Il “commissariamento” riguarda le riforme su pensioni, lavoro e competitività che erano state promesse ai leader europei la scorsa settimana e la debolezza di un governo che poggia su una maggioranza sempre più sottile.
Certo è che – come ha detto a chiare lettere questa mattina il presidente della Repubblica Giorgio Napolitano – “il nostro Paese e tanti altri nel mondo sono stretti in una crisi economica di intensità , durata ed estensione senza precedenti”
La conferma delle difficoltà attraversate dall’Italia viene anche dalla prima carica dello stato. Parlando all’Altare della Patria il presidente della Repubblica Giorgio Napolitano ha detto che “il nostro paese e tanti altri nel mondo sono stretti in una crisi economica di intensità , durata ed estensione senza precedenti nel periodo seguito alla Seconda guerra mondiale. Il momento è molto difficile e duro”.
E, come dice senza tanti giri di parole Nicolas Sarkozy, è tempo di passare dalle parole ai fatti. “Abbiamo preso atto con interesse” delle misure varate dal governo italiano, spiega il presidente francese stando bene attendo a evitare ironie, “ma anche lui sa che la questione non è il contenuto del pacchetto, ma se sarà applicato”.
Il Cavaliere fa di tutto per tranquillizzare sulla compattezza del governo.
Scende appositamente dalla scaletta del volo di Stato che lo porta in Francia insieme a Giulio Tremonti. Il tutto a favore di telecamere.
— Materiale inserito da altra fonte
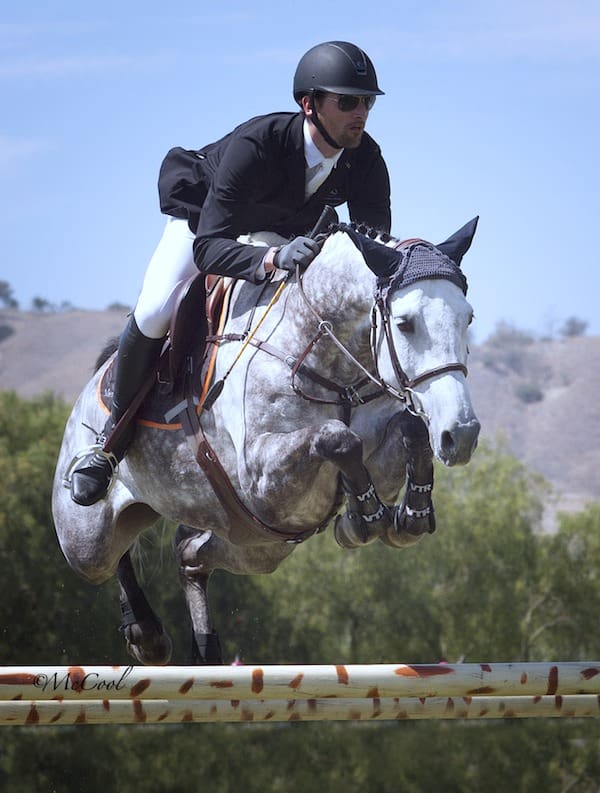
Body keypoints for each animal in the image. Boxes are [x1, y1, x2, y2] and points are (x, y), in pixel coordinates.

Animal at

Anche Palazzo Chigi sottolinea che sull’aereo il clima è cordiale e proficuo.
Il Cavaliere e il Professore avrebbero perfino scherzato prima del decollo mimando due pugili pronti ad affrontarsi per poi salutarsi calorosamente.
Ma è difficile che un’ora scarsa in aereo abbia appianato distanze e contrasti che ormai nessun ministro nasconde più.
In mezzo a tanta confusione e preoccupazione, la notizia migliore della giornata viene per una volta da Atene, dove il controverso referendum sugli aiuti dell’Unione europea è stato ufficialmente cancellato.
Ora gli occhi sono puntati sul parlamento greco, dove questa sera il governo chiederà la fiducia e potrebbe vedere l’uscita di scena del premier George Papandreou.